Auf der anderen Seite bekämpfen die Energiekonzerne Bürger, die mit ihren Solaranlagen – wenn es gut läuft – geringfügige Einnahmen knapp über der Verzinsung auf dem Sparbuch erzielen.
4. Die Erneuerbaren Energien führten vor Jahren deswegen zu einem enormen Beschäftigungsboom, gerade weil die Produktionskosten relativ hoch waren. Das zeigt, dass relativ hohe Stromgestehungskosten bei geringen Renditen volkswirtschaftlich positiv sein können, da sie an anderer Stelle die Kosten für die Arbeitslosigkeit sparen.
Im Falle der Rüstungsindustrie bemühen manche gerne genau dieses Argument, sie verursache zwar Kosten, schaffe aber doch Arbeitsplätze.
Das Modell der konventionellen Energiewirtschaft funktioniert anders: Die teilweise niedrigeren Stromgestehungskosten in Verbindung mit exorbitant hohen Renditen führen zu vergleichbar hohen Strompreisen, aber zu weniger Beschäftigung – und somit zu hohen Kosten an anderer Stelle der Volkswirtschaft.
5. Die dezentrale Nutzung Erneuerbarer Energien ist auch deswegen von Vorteil, weil milliardenschwere Kaufkraftabflüsse für den Import von Kohle, Erdgas und Uran vermieden werden.
Die Bundesregierung hob in einem Bericht positiv hervor, dass 2010 „dank der Erneuerbaren Energien fossile Energieimporte im Wert von insgesamt rund 6 Milliarden Euro vermieden“ wurden.
6. Selbst wenn durch die dezentrale Energiewende bei sinkenden Renditen die Kosten moderat steigen sollten, beispielsweise durch Investitionen in die Speicherinfrastruktur, so muss das volkswirtschaftlich nicht nachteilig sein.
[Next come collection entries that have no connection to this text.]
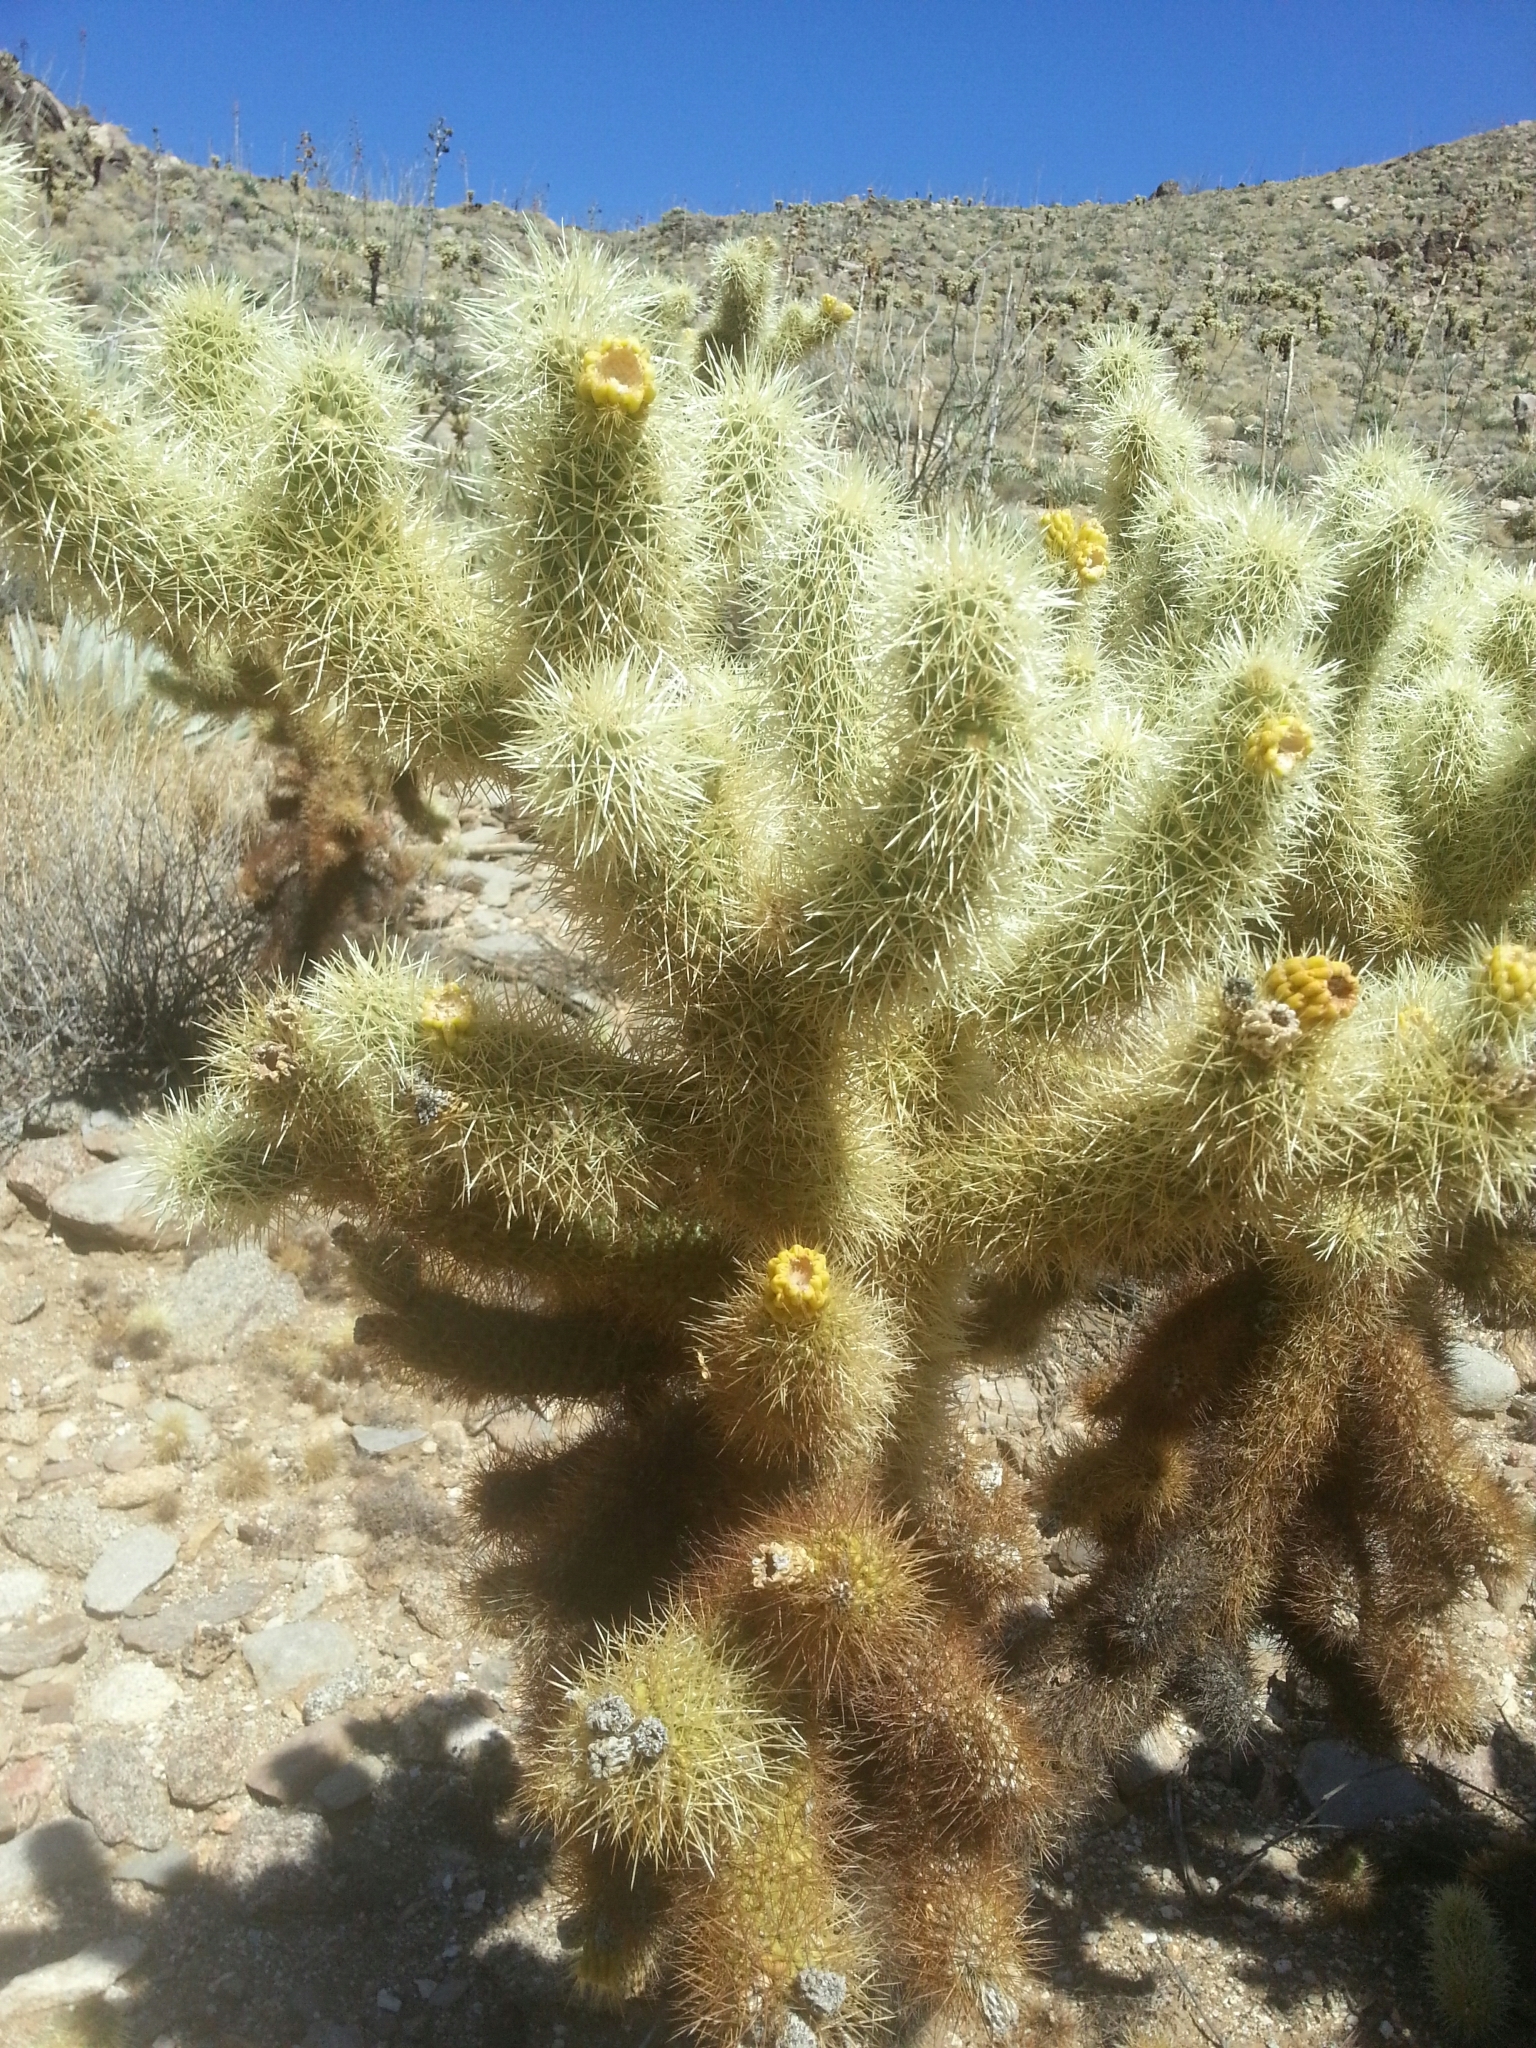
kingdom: Plantae
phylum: Tracheophyta
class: Magnoliopsida
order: Caryophyllales
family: Cactaceae
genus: Cylindropuntia
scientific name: Cylindropuntia fosbergii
Zum einen sind jährlich weitere 90 Milliarden Euro durch den schrittweisen Verzicht auf Energieimporte mobilisierbar. Zum anderen darf die Energiebranche auch zulegen, wenn dies für die Gewährleistung der Versorgungssicherheit erforderlich ist, während etwa eine rückläufige Rüstungs- und Finanzbranche den Steuerzahler im Gegenzug jede Menge Kosten ersparen könnten.